_Written task_
Reproduce, unchanged, the stretch of data from its first line through the line containing "I'll return each mask as SVG.".

A run of records:

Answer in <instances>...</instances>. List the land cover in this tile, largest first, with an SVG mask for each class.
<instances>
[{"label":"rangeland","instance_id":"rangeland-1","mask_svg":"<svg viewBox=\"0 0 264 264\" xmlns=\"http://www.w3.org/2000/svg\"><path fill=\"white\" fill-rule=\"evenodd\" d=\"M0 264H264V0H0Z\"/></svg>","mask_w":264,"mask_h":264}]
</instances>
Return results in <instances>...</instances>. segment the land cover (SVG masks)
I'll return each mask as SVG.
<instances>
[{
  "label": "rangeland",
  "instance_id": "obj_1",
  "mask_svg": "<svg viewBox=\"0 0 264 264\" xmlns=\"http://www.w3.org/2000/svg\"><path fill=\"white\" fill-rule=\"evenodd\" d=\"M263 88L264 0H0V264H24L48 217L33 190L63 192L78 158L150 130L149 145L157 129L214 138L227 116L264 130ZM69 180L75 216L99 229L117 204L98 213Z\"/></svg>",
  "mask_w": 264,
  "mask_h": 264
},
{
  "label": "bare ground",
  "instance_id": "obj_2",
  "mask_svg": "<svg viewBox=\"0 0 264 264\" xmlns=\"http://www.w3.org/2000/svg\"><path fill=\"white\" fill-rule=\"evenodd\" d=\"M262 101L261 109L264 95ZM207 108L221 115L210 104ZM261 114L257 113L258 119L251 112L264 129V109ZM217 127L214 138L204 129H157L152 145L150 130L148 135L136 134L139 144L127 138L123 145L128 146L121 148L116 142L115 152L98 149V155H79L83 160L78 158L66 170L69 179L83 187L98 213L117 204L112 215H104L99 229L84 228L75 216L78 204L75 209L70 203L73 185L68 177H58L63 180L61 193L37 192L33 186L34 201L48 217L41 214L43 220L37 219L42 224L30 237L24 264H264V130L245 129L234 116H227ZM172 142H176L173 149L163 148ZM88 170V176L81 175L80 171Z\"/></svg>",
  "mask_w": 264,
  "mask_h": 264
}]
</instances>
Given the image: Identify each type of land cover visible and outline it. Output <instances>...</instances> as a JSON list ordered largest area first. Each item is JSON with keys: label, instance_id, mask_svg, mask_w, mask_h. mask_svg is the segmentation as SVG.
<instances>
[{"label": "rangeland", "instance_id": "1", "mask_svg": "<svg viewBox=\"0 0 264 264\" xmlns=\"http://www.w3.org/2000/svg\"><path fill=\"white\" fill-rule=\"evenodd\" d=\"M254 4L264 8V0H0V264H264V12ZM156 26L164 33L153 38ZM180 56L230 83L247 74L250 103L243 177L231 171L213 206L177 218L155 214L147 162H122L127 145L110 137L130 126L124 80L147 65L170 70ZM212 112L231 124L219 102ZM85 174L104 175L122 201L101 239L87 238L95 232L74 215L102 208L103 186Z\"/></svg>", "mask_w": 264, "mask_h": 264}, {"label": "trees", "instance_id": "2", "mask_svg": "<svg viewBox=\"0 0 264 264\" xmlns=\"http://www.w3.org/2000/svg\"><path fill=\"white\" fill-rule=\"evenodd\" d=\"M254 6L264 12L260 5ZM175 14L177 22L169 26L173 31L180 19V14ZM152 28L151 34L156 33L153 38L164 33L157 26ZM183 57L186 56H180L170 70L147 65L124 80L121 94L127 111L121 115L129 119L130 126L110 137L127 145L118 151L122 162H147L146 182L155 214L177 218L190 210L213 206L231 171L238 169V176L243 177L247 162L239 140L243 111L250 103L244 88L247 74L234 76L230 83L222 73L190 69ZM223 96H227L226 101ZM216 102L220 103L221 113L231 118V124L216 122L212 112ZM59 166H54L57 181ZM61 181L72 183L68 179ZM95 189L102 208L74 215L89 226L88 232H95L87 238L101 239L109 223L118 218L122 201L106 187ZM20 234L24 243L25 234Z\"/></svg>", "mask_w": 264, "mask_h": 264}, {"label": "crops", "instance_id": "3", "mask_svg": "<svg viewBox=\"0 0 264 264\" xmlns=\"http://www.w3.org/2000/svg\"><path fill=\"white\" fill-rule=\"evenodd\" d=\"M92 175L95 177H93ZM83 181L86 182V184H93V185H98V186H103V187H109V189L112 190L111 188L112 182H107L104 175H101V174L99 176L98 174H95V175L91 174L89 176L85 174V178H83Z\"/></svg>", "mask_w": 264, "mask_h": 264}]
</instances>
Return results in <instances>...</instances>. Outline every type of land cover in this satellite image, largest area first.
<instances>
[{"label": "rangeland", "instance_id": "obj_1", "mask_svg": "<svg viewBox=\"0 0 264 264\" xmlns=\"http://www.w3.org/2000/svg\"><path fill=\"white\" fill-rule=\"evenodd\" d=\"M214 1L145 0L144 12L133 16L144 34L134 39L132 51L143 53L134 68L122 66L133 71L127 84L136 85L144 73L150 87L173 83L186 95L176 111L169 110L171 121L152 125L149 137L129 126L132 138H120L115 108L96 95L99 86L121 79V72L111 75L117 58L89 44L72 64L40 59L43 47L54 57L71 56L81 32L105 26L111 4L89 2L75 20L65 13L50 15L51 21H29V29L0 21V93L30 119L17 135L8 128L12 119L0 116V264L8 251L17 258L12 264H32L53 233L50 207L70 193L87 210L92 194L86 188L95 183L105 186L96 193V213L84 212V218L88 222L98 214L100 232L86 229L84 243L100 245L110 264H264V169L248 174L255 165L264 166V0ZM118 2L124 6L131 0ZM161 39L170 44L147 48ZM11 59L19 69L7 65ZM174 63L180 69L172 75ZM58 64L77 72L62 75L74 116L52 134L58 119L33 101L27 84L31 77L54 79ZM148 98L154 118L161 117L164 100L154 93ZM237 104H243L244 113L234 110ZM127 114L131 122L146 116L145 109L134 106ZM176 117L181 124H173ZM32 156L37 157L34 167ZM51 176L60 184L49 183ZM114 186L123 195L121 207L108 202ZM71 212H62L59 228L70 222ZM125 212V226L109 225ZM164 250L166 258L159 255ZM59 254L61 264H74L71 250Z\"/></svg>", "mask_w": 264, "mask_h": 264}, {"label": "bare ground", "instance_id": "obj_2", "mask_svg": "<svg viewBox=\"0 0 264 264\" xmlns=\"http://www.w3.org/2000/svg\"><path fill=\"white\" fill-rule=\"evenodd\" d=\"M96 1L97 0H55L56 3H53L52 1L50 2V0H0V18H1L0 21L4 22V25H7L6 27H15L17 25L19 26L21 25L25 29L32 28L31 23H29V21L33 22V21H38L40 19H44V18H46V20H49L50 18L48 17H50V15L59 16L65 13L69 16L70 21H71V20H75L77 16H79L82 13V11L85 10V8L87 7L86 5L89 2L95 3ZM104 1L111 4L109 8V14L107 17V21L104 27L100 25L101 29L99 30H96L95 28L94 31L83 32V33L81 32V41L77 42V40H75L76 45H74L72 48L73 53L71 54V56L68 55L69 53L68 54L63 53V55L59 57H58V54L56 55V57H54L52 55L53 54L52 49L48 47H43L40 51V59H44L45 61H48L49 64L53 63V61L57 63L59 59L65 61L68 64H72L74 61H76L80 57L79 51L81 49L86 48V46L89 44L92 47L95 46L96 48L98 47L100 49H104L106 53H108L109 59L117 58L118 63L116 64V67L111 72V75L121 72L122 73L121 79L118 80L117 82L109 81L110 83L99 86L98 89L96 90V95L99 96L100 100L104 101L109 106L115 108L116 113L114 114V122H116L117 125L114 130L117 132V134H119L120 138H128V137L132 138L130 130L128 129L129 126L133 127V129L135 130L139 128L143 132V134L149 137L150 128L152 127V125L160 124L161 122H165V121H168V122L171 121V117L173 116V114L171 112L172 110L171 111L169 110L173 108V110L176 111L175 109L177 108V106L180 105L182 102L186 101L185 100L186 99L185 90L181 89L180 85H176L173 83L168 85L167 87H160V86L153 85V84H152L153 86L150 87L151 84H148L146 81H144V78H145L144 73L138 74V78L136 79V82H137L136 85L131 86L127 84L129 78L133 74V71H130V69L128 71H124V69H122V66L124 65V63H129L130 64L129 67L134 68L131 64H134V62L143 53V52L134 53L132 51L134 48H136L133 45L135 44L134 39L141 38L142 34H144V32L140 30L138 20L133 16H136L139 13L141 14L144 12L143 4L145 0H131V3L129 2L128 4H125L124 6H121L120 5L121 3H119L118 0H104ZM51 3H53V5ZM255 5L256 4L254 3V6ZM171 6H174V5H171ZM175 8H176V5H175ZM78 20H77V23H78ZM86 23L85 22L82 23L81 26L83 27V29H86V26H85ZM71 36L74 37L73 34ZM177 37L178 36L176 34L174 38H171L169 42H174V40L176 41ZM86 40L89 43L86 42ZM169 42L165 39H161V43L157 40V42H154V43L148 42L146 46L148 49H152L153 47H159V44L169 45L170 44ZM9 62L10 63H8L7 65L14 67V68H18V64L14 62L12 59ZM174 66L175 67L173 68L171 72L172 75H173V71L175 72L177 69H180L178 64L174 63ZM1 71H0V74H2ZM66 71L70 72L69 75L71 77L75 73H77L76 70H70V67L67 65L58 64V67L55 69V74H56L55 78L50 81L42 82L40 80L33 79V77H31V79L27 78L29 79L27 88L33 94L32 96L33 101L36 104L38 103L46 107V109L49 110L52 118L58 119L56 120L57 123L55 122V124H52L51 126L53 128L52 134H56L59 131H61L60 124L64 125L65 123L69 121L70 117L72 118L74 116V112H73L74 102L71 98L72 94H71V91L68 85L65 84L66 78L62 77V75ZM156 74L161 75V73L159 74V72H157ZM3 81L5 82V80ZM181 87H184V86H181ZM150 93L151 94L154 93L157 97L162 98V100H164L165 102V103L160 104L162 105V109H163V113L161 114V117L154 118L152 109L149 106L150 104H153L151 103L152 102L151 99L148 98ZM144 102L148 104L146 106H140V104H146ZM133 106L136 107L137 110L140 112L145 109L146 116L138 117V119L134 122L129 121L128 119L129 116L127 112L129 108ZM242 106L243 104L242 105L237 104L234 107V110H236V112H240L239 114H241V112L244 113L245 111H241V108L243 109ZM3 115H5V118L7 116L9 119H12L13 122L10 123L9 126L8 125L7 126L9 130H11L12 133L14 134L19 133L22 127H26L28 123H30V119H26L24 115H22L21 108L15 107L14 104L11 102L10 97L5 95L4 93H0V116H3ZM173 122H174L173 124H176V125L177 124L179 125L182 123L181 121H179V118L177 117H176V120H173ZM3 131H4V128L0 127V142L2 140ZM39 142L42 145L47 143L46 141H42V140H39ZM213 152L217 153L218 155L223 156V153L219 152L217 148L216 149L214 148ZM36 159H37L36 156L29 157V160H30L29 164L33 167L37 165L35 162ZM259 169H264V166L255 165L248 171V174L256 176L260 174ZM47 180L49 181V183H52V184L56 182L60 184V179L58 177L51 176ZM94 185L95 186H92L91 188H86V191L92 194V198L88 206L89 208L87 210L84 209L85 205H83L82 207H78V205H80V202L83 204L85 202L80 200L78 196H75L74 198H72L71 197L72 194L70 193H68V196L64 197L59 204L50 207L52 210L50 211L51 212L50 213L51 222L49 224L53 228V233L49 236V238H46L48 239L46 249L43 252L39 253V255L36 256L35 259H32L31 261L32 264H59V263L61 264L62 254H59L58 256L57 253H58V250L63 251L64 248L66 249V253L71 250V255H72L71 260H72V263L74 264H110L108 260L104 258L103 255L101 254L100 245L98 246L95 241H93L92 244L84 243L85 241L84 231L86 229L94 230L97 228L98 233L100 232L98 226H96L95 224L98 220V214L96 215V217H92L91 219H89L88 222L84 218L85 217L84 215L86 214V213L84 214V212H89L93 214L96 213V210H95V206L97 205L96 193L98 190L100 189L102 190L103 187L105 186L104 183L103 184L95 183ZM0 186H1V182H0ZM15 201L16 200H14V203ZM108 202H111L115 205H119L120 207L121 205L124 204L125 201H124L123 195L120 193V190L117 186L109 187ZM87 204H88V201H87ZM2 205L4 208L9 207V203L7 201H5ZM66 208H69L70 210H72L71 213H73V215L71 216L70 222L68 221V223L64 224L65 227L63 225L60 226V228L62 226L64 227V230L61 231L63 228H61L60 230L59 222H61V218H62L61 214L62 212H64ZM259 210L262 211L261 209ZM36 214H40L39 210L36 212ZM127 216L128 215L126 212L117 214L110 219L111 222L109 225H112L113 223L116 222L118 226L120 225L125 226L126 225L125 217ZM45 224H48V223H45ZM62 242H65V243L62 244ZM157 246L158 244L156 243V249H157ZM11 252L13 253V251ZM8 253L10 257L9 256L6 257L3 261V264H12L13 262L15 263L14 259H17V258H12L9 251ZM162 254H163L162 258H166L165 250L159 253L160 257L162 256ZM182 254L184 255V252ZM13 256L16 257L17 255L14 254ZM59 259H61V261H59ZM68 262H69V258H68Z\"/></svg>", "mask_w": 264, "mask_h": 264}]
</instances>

_Worked solution_
Answer in <instances>...</instances>. List the land cover in this tile, largest first, with an SVG mask for each class.
<instances>
[{"label":"rangeland","instance_id":"rangeland-1","mask_svg":"<svg viewBox=\"0 0 264 264\" xmlns=\"http://www.w3.org/2000/svg\"><path fill=\"white\" fill-rule=\"evenodd\" d=\"M0 264H264V0H0Z\"/></svg>","mask_w":264,"mask_h":264}]
</instances>
Return results in <instances>...</instances>. segment the land cover (SVG masks)
I'll return each mask as SVG.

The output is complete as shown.